Time Life Music will celebrate the many facets of doo wop with "It All Started With Doo Wop", a 9 CD and 1 DVD box set. This collection features chart-topping and memorable tracks like "Yakety Yak" by The Coasters, "There Goes My Baby," "Up on the Roof," and "On Broadway" from The Drifters, "The Great Pretender" by The Platters, "Dedicated to the One I Love," "Soldier Boy," and "Will You Love Me Tomorrow" from The Shirelles and much much more! "It All Started with Doo Wop" also includes several tracks from presenter Dion, both with the Belmonts and as a solo artist, including "A Teenager in Love," "Where Or When," "The Wanderer," "That's My Desire," "I Wonder Why," and "Runaround Sue."
Long before rap and hip hop, before grunge, even before rock and roll, the music that teenagers in the 1950s and early 1960s called their own came from the street corners and building stoops in neighborhoods like the Bronx, Harlem, Philadelphia, and Passaic, New Jersey. The distinctive sound of doo wop, founded in three and four part harmony and, for the most part, sweetly sentimental, has left an indelible imprint on American pop culture.
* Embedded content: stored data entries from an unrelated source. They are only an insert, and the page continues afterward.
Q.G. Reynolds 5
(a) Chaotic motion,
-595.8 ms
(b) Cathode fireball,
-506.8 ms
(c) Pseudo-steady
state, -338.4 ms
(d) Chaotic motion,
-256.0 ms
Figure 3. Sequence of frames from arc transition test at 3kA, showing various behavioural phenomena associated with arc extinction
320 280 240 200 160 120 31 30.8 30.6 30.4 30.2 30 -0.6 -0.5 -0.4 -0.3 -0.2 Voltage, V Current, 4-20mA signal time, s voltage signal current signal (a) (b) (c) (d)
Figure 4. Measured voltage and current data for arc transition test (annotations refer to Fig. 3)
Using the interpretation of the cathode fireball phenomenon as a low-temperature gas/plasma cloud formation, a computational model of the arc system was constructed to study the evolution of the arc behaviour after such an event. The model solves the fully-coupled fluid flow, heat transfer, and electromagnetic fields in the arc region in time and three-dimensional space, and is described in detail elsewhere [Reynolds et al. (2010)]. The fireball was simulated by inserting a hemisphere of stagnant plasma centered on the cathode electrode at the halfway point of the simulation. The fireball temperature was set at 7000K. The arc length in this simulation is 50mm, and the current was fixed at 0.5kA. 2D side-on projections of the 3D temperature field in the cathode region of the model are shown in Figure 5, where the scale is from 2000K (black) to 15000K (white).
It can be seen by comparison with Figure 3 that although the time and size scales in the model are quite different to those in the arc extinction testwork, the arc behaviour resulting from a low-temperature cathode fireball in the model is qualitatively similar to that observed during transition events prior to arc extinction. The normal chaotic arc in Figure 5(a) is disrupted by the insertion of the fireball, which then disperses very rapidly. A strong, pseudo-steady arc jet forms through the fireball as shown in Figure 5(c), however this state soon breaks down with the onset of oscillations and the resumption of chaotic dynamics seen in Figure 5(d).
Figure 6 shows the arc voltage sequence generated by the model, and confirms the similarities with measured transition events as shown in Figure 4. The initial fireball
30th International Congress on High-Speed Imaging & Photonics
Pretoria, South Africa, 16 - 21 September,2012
In addition to the nine CDs containing 147 songs, the box set also includes the DVD "Doo Wop Legends Live", which features more than an hour of classic performances from artists such as The Platters, Gene Chandler, The Dell-Vikings, Johnny Maestro and Brooklyn Bridge, and The Penguins, performing such well known tunes as "Earth Angel (Will You Be Mine)," "16 Candles," "Duke of Earl," and "Come Go With Me."
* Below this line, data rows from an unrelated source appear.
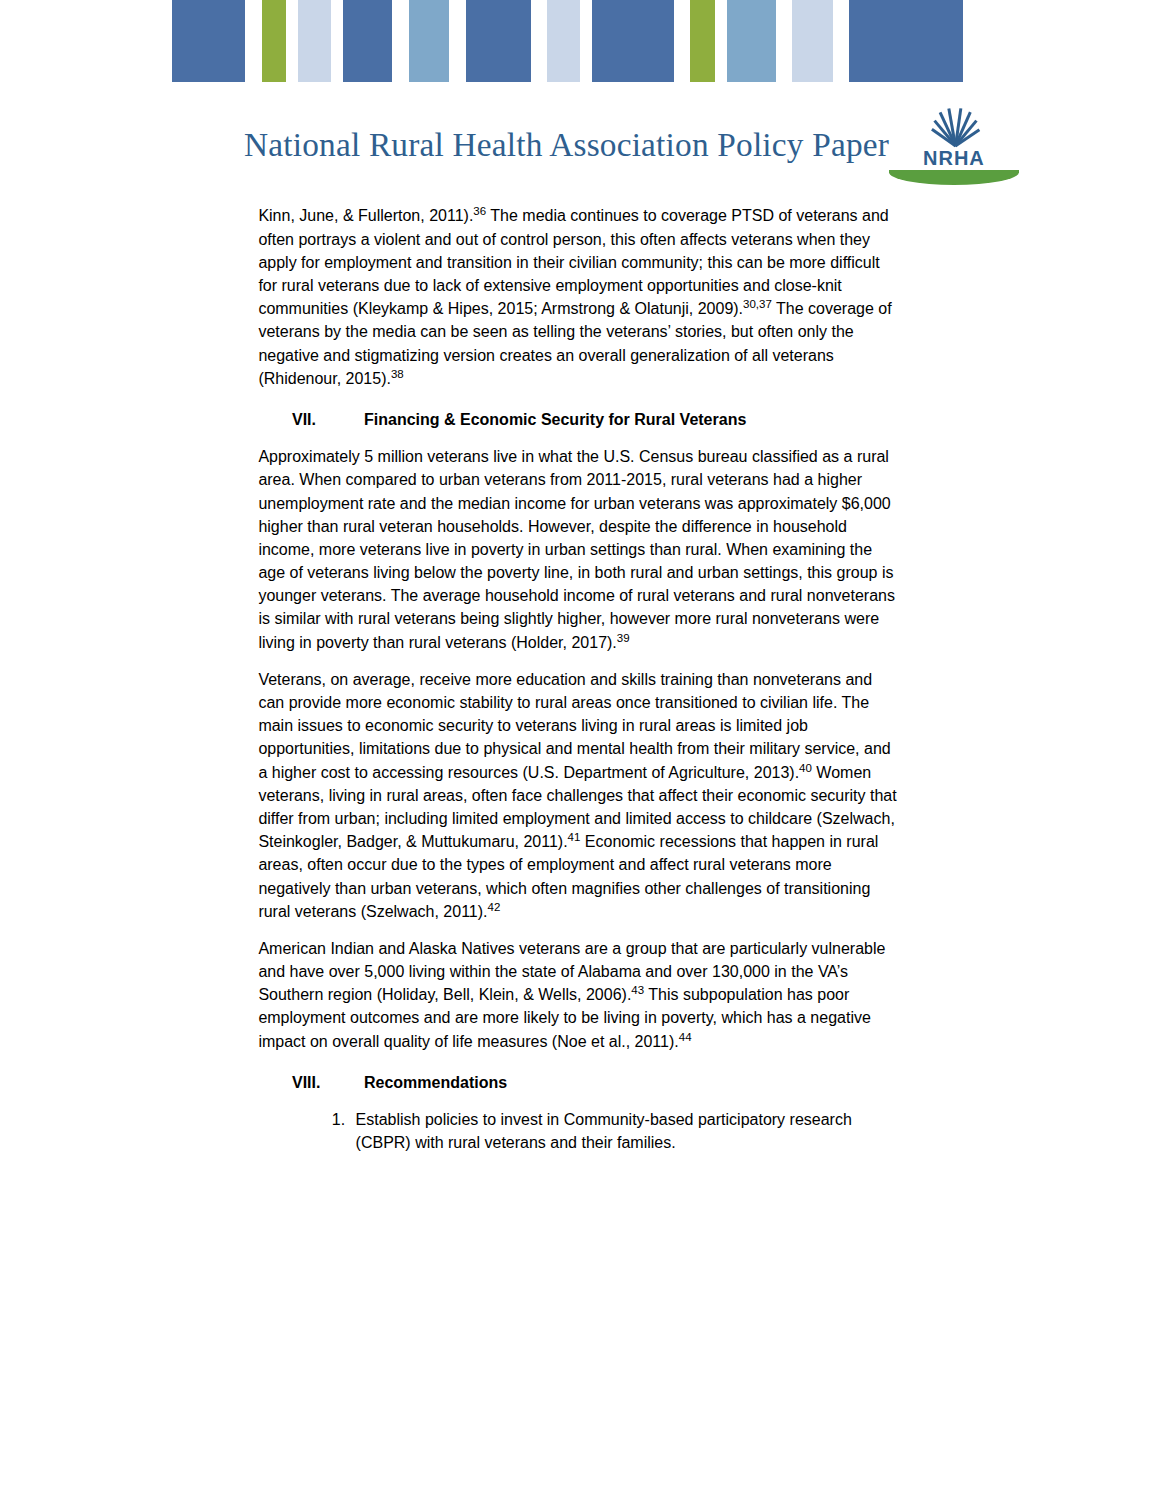National Rural Health Association Policy Paper
NRHA
Kinn, June, & Fullerton, 2011).36 The media continues to coverage PTSD of veterans and often portrays a violent and out of control person, this often affects veterans when they apply for employment and transition in their civilian community; this can be more difficult for rural veterans due to lack of extensive employment opportunities and close-knit communities (Kleykamp & Hipes, 2015; Armstrong & Olatunji, 2009).30,37 The coverage of veterans by the media can be seen as telling the veterans’ stories, but often only the negative and stigmatizing version creates an overall generalization of all veterans (Rhidenour, 2015).38
VII. Financing & Economic Security for Rural Veterans
Approximately 5 million veterans live in what the U.S. Census bureau classified as a rural area. When compared to urban veterans from 2011-2015, rural veterans had a higher unemployment rate and the median income for urban veterans was approximately $6,000 higher than rural veteran households. However, despite the difference in household income, more veterans live in poverty in urban settings than rural. When examining the age of veterans living below the poverty line, in both rural and urban settings, this group is younger veterans. The average household income of rural veterans and rural nonveterans is similar with rural veterans being slightly higher, however more rural nonveterans were living in poverty than rural veterans (Holder, 2017).39
Veterans, on average, receive more education and skills training than nonveterans and can provide more economic stability to rural areas once transitioned to civilian life. The main issues to economic security to veterans living in rural areas is limited job opportunities, limitations due to physical and mental health from their military service, and a higher cost to accessing resources (U.S. Department of Agriculture, 2013).40 Women veterans, living in rural areas, often face challenges that affect their economic security that differ from urban; including limited employment and limited access to childcare (Szelwach, Steinkogler, Badger, & Muttukumaru, 2011).41 Economic recessions that happen in rural areas, often occur due to the types of employment and affect rural veterans more negatively than urban veterans, which often magnifies other challenges of transitioning rural veterans (Szelwach, 2011).42
American Indian and Alaska Natives veterans are a group that are particularly vulnerable and have over 5,000 living within the state of Alabama and over 130,000 in the VA’s Southern region (Holiday, Bell, Klein, & Wells, 2006).43 This subpopulation has poor employment outcomes and are more likely to be living in poverty, which has a negative impact on overall quality of life measures (Noe et al., 2011).44
VIII. Recommendations
Establish policies to invest in Community-based participatory research (CBPR) with rural veterans and their families.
As Billy Vera says in the liner notes, the year 1955 was the year when the great American melting pot came to fruition. Doo wop was a style unhampered by racial or gender bias. There were Harlem-based bands such as The Drifters and the Cadillacs, comprised of teenaged boys who figured that the sweet harmonics of their band would help them attract girls, along with girl groups such as the Shirelles and the Chiffons who were on the charts as well. As doo wop's appeal expanded to reach a wider audience, groups such as Jay and the Americans, the 4 Seasons and Dion and the Belmonts emerged to carry the torch. As the fifties morphed into the sixties, the sound of doo wop also morphed into the sort of R&B and soul that would propel Motown artists such as The Supremes, Gladys Knight and the Pips, and The Temptations to the top of the charts.